254. Евгений Августус об отбытии русского отряда на поле брани

[...] Наступил наконец достопамятный день выступления русского отряда из Претории.

Мы должны были воспользоваться поездом, отходящим вечером по расписанию, с той лишь разницей, что к нему по просьбе Ганецкого были прицеплены вагоны для подъема лошадей и тяжестей отряда. Нужно сказать, что управление и весь состав служащих «Zuid-Afrikanische Spoorweg Maadchapel» (Общество Южно-Африканской железной дороги) все время войны, вплоть до окончательной оккупации страны англичанами, работали в высшей степени самоотверженно и систематично. Этому способствовало, во-первых, то обстоятельство, что симпатии администрации и служащих, почти исключительно голландцев, были всецело на стороне бурского правительства; во-вторых, исправное состояние технической и материальной части. Важно, наконец, было и то, что никогда почти не ощущался недостаток в подвижном составе — бурские отряды, отступавшие по линиям железных дорог, Натальской и Фрейштатской, всегда увозили вовремя паровозы и вагоны. На станции Претории маневрировали паровозы, носящие название Queen Victoria, Prince Albert, Hercules Robinson (захваченные бурами еще на железнодорожных линиях Капской колонии и Наталя), рядом с паровозами Нидерландской компании: Prezident Stein, Pretorius, Piet Naritz, Vrijheid и другие.

Роль администрации Трансваальских железных дорог, принадлежавших частному Нидерландскому акционерному обществу, оказавшему, таким образом, важные услуги бурскому правительству, послужила впоследствии лорду Робертсу желанным предлогом к конфискации железной дороги и объявлении ее собственностью английского правительства без всякого вознаграждения.

Нелегко далась нам нагрузка лошадей и имущества. Наши кафры-прислужники работали неохотно, неумело; на содействие железнодорожных служащих нельзя было рассчитывать; самим пришлось накатывать тяжелые фургоны на платформы и вгонять лошадей и мулов в вагоны. Ужасная возня была в особенности с мулами: эти упрямые животные лягались, брыкались, вырывались на свободу и носились, задравши хвосты, по рельсам станции. Не скоро удалось их согнать и водворить по своим местам.

Наконец, нагрузка была окончена, вагоны прицеплены к поезду, и мы вернулись на пассажирскую станцию, где в этот вечер было необычайное стечение народа. Вместе с нами отправлялись к фронту человек двадцать преторийских буров, которым окончился срок их «verloof а», и вновь сформированный из ирландцев [368] и голландцев «американский отряд». Волонтеры эти, по американскому обычаю, успели изрядно нахлестаться и воодушевиться. Стоявший в буфетной зале аристон-автомат уже в сотый раз наигрывал «Jankee doodle», но волонтерам все было мало, наконец с жалобным визгом треснул какой-то шпенек, и тогда американцы потребовали новый валик с «het Volkslied’» [их народной песней]. Такого валика не оказалось, и растерявшийся буфетчик сунул невзначай другой валик с надписью «Rule Britania» [Правь, Британия].

— К черту! К черту! — заревели американцы, и злополучный валик разлетелся вдребезги.

Что нужно сделать: Перепишите фрагмент исходного текста, начиная со слов «Роль администрации Трансваальских» и продолжая вплоть до слов «без всякого вознаграждения.», заменив «желанным» на «удобным». Приводимые далее пункты никак не связаны с исходным текстом.

Фрагменты данных:
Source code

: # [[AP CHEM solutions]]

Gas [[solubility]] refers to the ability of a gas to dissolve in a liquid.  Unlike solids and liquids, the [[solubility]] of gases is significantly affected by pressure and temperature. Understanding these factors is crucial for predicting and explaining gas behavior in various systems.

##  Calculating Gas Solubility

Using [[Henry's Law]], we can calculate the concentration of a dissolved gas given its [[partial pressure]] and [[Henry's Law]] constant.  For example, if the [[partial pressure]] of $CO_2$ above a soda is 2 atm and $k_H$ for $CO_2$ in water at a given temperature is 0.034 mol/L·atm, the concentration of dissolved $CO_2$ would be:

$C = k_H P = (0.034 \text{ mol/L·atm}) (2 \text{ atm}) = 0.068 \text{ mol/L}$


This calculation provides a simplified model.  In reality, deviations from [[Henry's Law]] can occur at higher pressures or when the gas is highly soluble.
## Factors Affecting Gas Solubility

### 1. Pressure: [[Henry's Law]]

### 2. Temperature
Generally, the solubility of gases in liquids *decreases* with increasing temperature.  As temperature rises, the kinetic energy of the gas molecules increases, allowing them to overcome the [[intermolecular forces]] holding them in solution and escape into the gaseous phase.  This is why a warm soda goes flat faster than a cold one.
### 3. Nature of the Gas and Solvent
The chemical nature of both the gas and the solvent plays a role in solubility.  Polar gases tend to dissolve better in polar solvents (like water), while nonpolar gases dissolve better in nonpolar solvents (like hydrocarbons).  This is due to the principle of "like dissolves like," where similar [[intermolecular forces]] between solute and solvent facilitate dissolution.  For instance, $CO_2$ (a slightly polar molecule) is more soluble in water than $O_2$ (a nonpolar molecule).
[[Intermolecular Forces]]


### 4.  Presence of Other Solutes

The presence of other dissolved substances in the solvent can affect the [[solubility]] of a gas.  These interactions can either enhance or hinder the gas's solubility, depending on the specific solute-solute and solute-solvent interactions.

Решение задания:
Роль администрации Трансваальских железных дорог, принадлежавших частному Нидерландскому акционерному обществу, оказавшему, таким образом, важные услуги бурскому правительству, послужила впоследствии лорду Робертсу удобным предлогом к конфискации железной дороги и объявлении ее собственностью английского правительства без всякого вознаграждения.